> **GIVEN TEXT**
━━━━━━━━
High-temperature superconducting (HTS) levitation systems are capable of maintaining stable levitation without the need for intricate controls, thanks to the flux-pinning property of HTS bulk materials [1], [2], [3]. The HTS maglev has advantages over electromagnetic suspension (EMS) and electrodynamic suspension (EDS), including self-stability, low energy consumption, low operating costs, etc. In 2016, a n SS-HTS maglev train model system was created by the Superconducting and New Energy Research and Development Center, Southwest Jiaotong University [4], [5], [6]. The system was thoroughly detailed by Zhou et al. [7] and Liu et al. [8].

Compared to the general type, in the SS-HTS system, the permanent magnet guideway (PMG) and superconducting bulks are rotated 90 degrees [9], [10], [11], [12], the guidance force overcomes gravity, and the levitation force provides the centripetal force when the curve passes. The system has a higher curve-passing performance than the general type, for the levitation force is typically greater than the guidance force and can alter with the levitation gap. Currently, circular systems are where the SS-HTS maglev vehicles are most frequently deployed.

Numerous scholars worked on the suspension properties of HTS bulks in the prior studies. For example, Ren et al. [13] investigated the impacts of field-cooling position, superconductor size, and combination method on the suspension features of the system. Navau et al. [14] studied the levitation equilibrium position of superconductors during different field-cooling processes. Focusing on the side-suspended system, Zhou et al. [7] derived the analytical solutions of the guidance force and the levitation force of the SS-HTS maglev system. Liu et al. [8] used finite-element simulation (FEM) software to establish a three-dimensional FEM model for the side-suspended system, and identified the coupling features of two superconducting bulks.
━━━━━━━━
> **DATA PROVIDED**
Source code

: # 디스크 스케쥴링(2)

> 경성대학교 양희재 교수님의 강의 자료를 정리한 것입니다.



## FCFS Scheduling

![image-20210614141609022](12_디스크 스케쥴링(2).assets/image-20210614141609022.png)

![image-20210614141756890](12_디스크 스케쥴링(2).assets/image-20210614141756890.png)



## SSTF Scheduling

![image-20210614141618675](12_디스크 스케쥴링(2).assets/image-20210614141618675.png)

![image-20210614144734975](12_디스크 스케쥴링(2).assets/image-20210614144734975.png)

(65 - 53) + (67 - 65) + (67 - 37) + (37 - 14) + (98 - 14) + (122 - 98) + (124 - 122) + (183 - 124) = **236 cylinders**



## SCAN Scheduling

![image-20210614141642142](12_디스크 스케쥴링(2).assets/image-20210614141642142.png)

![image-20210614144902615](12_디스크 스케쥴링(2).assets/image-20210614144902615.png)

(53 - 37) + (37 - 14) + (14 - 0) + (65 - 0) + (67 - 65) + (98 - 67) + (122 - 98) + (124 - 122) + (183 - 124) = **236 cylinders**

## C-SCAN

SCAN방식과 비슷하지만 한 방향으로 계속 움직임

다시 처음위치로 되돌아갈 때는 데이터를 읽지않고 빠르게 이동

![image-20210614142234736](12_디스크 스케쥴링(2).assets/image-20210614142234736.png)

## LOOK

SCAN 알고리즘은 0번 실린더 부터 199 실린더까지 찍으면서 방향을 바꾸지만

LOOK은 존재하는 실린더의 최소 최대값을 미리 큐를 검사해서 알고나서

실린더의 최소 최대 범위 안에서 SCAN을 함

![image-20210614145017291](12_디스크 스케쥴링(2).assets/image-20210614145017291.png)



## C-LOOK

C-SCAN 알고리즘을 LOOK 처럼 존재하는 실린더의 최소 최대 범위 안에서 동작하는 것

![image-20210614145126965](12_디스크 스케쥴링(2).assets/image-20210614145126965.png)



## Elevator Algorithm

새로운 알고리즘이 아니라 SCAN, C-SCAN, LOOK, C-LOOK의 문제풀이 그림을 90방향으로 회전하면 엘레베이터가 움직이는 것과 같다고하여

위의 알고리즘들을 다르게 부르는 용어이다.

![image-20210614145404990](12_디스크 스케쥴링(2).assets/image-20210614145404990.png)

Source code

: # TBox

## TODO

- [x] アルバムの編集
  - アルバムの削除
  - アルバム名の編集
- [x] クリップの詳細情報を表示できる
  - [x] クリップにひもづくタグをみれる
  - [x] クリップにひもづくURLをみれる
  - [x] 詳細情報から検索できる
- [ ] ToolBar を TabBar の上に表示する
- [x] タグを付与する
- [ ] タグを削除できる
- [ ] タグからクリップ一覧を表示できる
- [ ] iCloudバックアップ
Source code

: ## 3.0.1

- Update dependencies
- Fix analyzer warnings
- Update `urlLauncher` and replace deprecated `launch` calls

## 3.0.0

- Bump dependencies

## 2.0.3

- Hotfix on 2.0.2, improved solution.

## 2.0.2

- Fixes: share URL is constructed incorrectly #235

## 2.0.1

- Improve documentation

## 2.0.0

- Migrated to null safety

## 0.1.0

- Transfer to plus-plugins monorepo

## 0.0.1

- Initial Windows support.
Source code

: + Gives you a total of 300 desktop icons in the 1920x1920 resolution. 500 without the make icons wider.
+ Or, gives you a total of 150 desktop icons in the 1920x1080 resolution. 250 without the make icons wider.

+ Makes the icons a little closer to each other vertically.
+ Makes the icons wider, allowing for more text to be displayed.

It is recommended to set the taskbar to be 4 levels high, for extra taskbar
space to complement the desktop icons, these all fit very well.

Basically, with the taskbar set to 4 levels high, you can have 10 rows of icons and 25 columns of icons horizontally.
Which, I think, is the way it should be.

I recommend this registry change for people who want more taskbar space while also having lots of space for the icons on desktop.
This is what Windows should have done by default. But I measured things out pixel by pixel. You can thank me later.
━━━━━━━━
> **EXERCISE INSTRUCTIONS**
Rewrite the passage on superconducting levitation between "Numerous scholars worked" and "two superconducting bulks.", inclusive, replacing "scholars" with "researchers". The records are not needed for anything here.

> **EXERCISE SOLUTION**
Numerous researchers worked on the suspension properties of HTS bulks in the prior studies. For example, Ren et al. [13] investigated the impacts of field-cooling position, superconductor size, and combination method on the suspension features of the system. Navau et al. [14] studied the levitation equilibrium position of superconductors during different field-cooling processes. Focusing on the side-suspended system, Zhou et al. [7] derived the analytical solutions of the guidance force and the levitation force of the SS-HTS maglev system. Liu et al. [8] used finite-element simulation (FEM) software to establish a three-dimensional FEM model for the side-suspended system, and identified the coupling features of two superconducting bulks.